How to complete this task: Pull out every line of the records below that contains the string "blob", treating uppercase and lowercase letters as different.

=== Provided information ===

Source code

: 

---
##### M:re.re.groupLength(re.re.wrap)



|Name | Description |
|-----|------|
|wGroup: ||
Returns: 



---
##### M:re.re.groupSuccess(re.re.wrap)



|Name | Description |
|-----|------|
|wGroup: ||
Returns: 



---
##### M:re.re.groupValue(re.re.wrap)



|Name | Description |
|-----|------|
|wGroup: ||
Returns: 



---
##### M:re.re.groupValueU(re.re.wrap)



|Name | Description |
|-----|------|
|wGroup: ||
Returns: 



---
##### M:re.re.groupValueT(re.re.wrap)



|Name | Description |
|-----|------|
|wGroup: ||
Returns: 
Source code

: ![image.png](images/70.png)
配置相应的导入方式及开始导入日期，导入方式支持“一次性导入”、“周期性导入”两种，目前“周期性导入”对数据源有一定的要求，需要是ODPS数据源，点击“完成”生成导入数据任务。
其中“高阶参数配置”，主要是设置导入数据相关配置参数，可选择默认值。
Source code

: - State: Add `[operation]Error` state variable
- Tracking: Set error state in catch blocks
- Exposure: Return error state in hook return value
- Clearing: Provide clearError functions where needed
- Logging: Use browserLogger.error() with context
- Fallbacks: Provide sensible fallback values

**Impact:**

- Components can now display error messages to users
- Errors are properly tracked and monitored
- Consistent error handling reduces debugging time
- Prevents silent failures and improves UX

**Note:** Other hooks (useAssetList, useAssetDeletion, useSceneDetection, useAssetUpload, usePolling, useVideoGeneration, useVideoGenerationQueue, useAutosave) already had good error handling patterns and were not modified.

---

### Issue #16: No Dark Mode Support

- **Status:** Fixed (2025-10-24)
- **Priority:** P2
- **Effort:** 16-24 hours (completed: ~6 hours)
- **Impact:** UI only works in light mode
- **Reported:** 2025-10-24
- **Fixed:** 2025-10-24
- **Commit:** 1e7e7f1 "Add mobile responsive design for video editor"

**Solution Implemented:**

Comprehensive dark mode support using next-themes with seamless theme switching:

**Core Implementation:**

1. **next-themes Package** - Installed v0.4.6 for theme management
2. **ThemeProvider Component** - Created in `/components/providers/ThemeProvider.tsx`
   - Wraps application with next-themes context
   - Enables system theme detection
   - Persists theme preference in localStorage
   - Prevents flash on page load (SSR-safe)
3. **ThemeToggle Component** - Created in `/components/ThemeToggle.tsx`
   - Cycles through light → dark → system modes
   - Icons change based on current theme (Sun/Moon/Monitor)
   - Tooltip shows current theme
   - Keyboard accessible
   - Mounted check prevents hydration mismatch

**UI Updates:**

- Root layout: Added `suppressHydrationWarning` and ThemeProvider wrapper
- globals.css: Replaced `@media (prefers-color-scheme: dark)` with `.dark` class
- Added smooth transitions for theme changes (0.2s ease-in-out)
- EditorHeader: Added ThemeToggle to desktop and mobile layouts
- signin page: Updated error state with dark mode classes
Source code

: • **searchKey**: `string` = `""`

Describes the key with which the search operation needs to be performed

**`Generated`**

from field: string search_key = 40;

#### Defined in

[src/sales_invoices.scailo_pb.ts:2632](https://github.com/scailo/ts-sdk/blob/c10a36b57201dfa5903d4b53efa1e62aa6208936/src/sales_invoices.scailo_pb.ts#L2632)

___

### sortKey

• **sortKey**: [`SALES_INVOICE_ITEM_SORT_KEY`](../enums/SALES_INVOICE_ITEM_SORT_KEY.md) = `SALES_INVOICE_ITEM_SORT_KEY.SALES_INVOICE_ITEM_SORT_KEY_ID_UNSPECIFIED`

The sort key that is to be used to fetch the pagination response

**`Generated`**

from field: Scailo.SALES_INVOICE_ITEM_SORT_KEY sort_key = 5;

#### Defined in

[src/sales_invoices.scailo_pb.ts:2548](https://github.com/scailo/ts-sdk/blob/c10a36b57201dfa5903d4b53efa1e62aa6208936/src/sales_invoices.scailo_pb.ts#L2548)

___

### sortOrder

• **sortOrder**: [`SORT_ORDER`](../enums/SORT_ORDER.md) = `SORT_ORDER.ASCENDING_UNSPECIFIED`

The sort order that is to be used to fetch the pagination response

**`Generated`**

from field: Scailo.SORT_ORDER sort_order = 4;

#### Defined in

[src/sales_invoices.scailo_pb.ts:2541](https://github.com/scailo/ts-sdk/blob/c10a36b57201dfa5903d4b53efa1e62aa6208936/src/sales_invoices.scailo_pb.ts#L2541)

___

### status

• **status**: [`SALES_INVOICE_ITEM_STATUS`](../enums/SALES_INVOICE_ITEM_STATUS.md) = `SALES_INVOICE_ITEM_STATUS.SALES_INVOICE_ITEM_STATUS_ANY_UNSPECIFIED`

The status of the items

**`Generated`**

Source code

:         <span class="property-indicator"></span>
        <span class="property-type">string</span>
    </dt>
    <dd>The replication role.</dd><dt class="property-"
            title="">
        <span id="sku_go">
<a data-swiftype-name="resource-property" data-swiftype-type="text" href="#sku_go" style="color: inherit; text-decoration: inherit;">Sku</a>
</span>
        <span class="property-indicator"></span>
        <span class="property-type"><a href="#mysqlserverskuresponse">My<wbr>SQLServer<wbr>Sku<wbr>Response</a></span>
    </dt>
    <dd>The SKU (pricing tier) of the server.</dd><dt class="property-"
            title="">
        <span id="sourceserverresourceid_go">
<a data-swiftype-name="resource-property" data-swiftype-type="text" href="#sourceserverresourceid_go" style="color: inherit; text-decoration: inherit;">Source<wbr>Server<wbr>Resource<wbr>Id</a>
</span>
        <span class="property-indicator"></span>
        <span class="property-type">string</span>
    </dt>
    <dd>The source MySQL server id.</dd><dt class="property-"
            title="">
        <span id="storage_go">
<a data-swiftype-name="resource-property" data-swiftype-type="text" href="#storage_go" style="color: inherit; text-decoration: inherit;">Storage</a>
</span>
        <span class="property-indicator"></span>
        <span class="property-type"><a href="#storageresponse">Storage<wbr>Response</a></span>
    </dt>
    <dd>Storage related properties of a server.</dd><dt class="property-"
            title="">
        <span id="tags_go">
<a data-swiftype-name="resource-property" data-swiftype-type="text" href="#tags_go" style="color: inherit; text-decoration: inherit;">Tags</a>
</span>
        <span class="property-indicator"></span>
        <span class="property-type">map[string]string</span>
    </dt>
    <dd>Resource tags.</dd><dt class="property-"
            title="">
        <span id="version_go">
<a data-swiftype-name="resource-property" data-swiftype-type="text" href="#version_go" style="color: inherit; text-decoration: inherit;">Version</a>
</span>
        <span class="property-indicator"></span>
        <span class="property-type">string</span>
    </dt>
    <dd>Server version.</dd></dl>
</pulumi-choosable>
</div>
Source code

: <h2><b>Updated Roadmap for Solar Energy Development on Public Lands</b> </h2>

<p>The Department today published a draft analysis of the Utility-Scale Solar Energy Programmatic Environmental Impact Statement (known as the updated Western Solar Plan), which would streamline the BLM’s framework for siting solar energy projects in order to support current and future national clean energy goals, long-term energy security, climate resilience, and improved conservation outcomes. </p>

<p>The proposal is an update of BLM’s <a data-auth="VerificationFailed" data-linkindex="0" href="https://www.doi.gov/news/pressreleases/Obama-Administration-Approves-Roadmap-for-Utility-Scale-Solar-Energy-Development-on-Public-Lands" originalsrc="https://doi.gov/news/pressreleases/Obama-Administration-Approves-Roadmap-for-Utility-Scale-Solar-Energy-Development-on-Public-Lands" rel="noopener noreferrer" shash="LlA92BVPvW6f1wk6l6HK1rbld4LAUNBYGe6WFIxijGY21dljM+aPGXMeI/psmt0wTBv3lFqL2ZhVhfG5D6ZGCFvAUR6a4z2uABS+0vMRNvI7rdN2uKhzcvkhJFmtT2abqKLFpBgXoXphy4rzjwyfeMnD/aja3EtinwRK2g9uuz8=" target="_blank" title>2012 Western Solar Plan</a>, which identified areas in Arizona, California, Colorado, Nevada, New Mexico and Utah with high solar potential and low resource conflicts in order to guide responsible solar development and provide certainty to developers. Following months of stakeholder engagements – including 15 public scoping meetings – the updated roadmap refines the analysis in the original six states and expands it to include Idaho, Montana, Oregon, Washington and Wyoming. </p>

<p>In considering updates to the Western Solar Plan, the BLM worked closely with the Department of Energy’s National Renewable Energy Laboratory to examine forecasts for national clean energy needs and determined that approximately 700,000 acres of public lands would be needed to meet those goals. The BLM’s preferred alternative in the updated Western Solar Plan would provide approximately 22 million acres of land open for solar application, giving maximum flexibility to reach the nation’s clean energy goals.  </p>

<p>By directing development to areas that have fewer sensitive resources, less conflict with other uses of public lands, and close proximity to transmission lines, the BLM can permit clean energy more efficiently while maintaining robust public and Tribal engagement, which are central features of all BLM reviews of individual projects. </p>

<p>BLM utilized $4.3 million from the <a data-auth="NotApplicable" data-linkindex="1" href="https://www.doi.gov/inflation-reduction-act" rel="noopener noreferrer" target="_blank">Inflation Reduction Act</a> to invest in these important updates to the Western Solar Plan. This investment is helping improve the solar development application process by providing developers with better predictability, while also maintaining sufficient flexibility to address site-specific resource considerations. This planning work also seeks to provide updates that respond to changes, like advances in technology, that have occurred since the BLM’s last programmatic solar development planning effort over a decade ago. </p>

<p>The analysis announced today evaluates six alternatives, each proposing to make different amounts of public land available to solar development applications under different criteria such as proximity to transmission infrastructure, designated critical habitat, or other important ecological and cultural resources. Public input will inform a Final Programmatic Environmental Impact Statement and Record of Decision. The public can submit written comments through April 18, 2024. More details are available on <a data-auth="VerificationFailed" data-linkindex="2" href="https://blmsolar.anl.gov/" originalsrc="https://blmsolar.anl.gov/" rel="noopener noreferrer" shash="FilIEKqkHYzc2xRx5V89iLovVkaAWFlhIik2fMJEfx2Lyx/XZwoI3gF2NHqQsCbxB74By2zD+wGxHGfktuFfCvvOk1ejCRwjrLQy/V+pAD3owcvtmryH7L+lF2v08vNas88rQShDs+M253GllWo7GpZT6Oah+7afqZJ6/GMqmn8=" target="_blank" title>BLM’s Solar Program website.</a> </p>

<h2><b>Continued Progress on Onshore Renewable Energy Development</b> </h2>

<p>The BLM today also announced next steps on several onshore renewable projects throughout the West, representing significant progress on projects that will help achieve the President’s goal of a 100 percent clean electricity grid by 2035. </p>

===

Problem solution:
[src/sales_invoices.scailo_pb.ts:2632](https://github.com/scailo/ts-sdk/blob/c10a36b57201dfa5903d4b53efa1e62aa6208936/src/sales_invoices.scailo_pb.ts#L2632)
[src/sales_invoices.scailo_pb.ts:2548](https://github.com/scailo/ts-sdk/blob/c10a36b57201dfa5903d4b53efa1e62aa6208936/src/sales_invoices.scailo_pb.ts#L2548)
[src/sales_invoices.scailo_pb.ts:2541](https://github.com/scailo/ts-sdk/blob/c10a36b57201dfa5903d4b53efa1e62aa6208936/src/sales_invoices.scailo_pb.ts#L2541)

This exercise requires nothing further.